I take into account the other section 4 factors and in particular the views of the second and third respondents. They are in favour of stage 1 and 2 and keen for it to start on Monday. I take into account the unanimous clinical and expert evidence that the stage 1 and stage 2 treatment with sedation and ventilation is in Miss T’s best interests. I have not lost sight of the fact that it is a considerable step for the state to authorise a patient to be rendered unconscious for three days to submit to an otherwise invasive, intimate and distressing treatment. In legal terms this is a profound interference in Miss T’s Article 8 ECHR right to respect both in terms of her bodily integrity, her dignity and her psychological wellbeing. I have deliberately set out in detail, in the summary of the evidence above, the nature of brachytherapy. It is important to understand the unpleasant, invasive nature of that treatment, which can lead to PTSD, to fully understand the necessity of sedation for Miss T.

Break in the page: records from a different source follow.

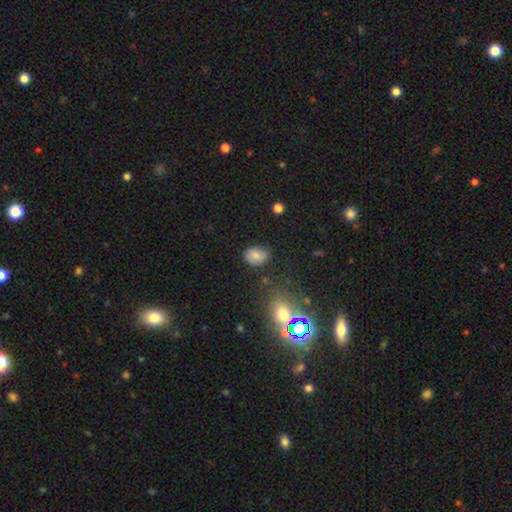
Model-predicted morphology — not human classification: Q: Smooth or featured?
A: smooth (77%); runner-up: star or artifact (11%)
Q: How rounded?
A: in between (65%); runner-up: round (34%)
Q: Merging?
A: none (73%); runner-up: minor disturbance (19%)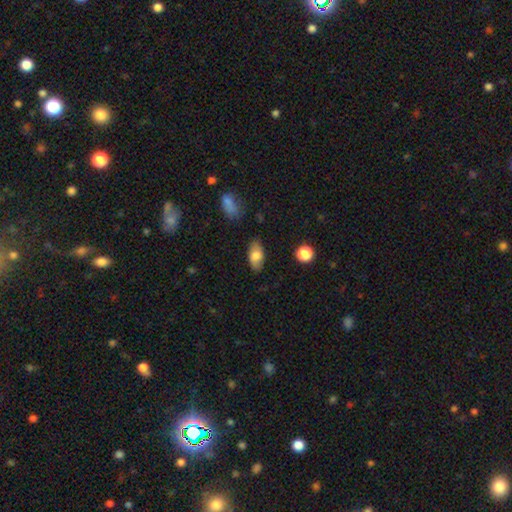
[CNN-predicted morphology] smooth_or_featured: smooth (p=0.75) [alt: featured or disk p=0.18]
how_rounded: in between (p=0.92) [alt: cigar-shaped p=0.04]
merging: none (p=0.83) [alt: minor disturbance p=0.12]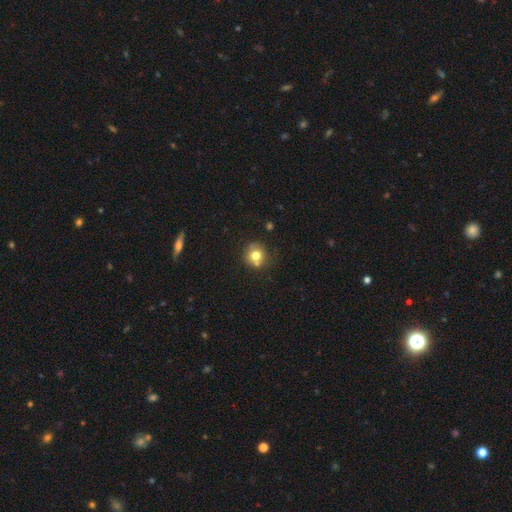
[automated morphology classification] smooth_or_featured: smooth (p=0.72) [alt: featured or disk p=0.16]
how_rounded: round (p=0.87) [alt: in between p=0.13]
merging: none (p=0.65) [alt: merger p=0.17]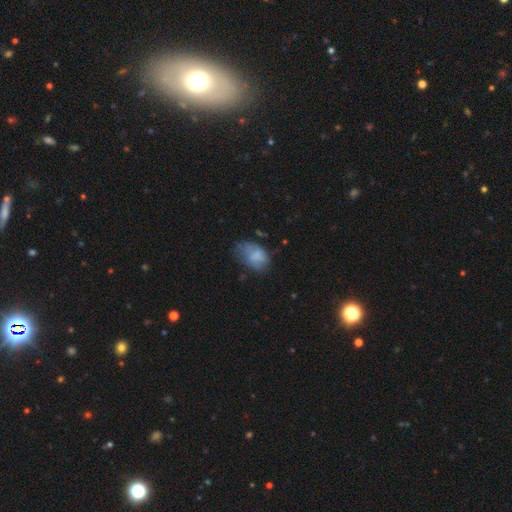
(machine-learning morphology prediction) type=smooth (71%); roundness=in between (85%); merging=none (42%).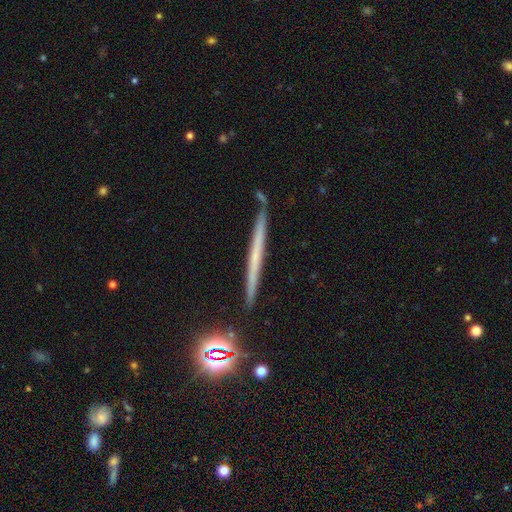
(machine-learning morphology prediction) Overall: featured or disk (50%; smooth 38%). Edge-on disk: yes (96%). Merging: none (89%).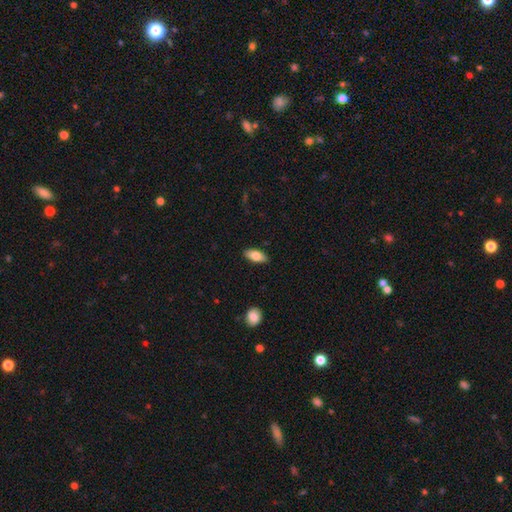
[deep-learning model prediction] Overall: smooth (78%). How rounded: in between (88%). Merging: none (88%).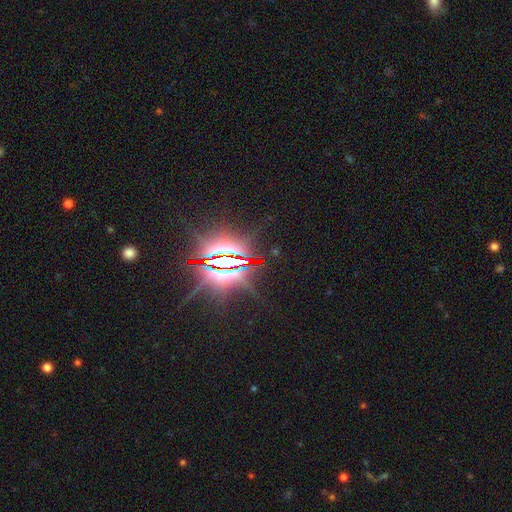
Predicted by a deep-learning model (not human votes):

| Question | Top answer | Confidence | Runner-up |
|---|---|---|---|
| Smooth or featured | star or artifact | 84% | featured or disk (10%) |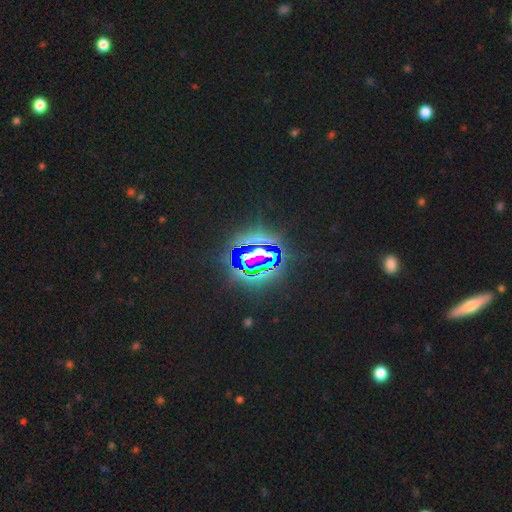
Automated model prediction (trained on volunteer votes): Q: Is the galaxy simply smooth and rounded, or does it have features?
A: star or artifact — 80%.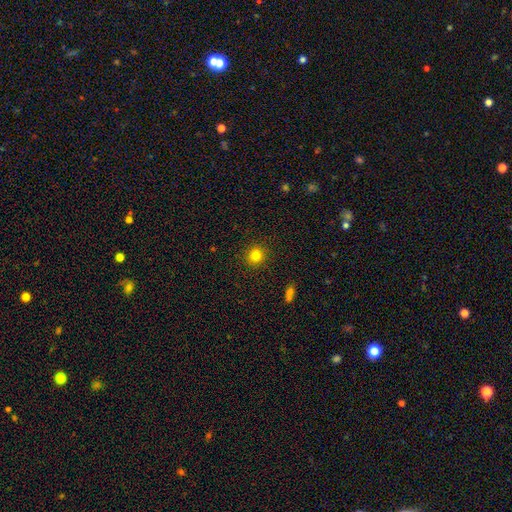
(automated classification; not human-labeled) Q: Smooth or featured?
A: smooth (81%); runner-up: star or artifact (13%)
Q: How rounded?
A: round (91%); runner-up: in between (8%)
Q: Merging?
A: none (91%); runner-up: minor disturbance (6%)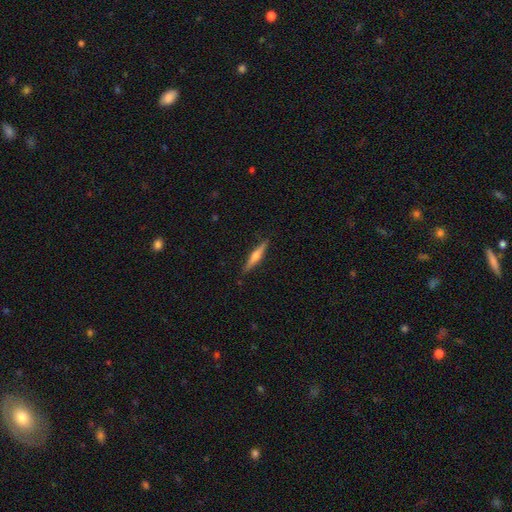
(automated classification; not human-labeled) This appears to be a featured or disk galaxy (64%) viewed edge-on (97%) with a rounded central bulge (89%). Merging: none (89%).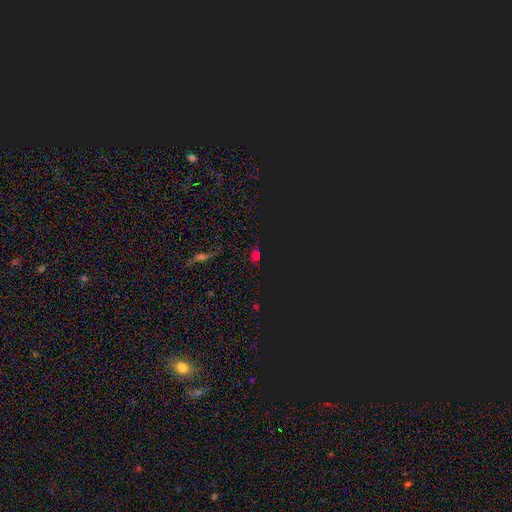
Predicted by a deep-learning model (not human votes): smooth_or_featured: star or artifact (p=0.61) [alt: smooth p=0.30]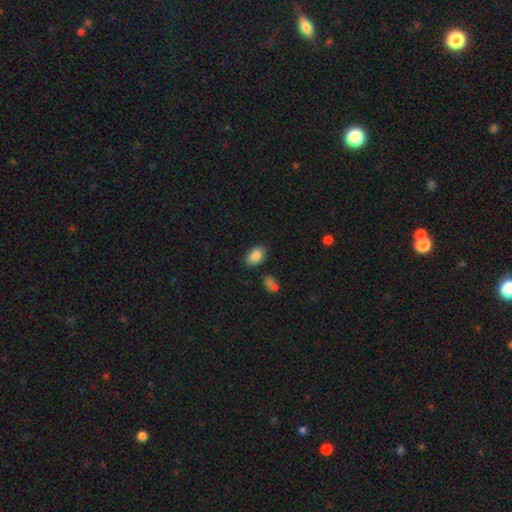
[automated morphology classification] Smooth or featured? Predicted: smooth (p=0.86). How rounded? Predicted: in between (p=0.86). Merging? Predicted: none (p=0.78).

Considering all the section 4 factors and factoring in the Article 8 balancing act within the best interest analysis, I have little doubt that it is in Miss T’s best interests to undergo stage 1 and stage 2 treatment for her cervical cancer including the three days of ventilation and sedation. The interference in her Article 8 rights is necessary and proportionate for the reasons I have endeavoured to explain above in the best interests analysis. Life has significant value. Miss T’s rich life, enhanced by her family, is a thing of great value. Notwithstanding the risks and the difficult invasive treatment, stages 1 and 2 are plainly in her best interests, over a palliative pathway. I will make an order to that effect.
I am also asked to consider questions of deprivation of liberty. It seems to me there is a question over whether Miss T would be deprived of her liberty when sedated. It is not necessary to resolve that question, given the urgency with which this judgment must be handed down. Any deprivation of liberty occasioned by the care home or inpatient hospital stay can be covered by standard or urgent authorisation of deprivation of liberty as provided for the 2005 Act.
I thank the clinical team who have confronted the dilemma which Miss T faces with dedication and professionalism. I thank all solicitors and counsel for their assistance. I end by wishing Miss T and her family well in the weeks and months ahead.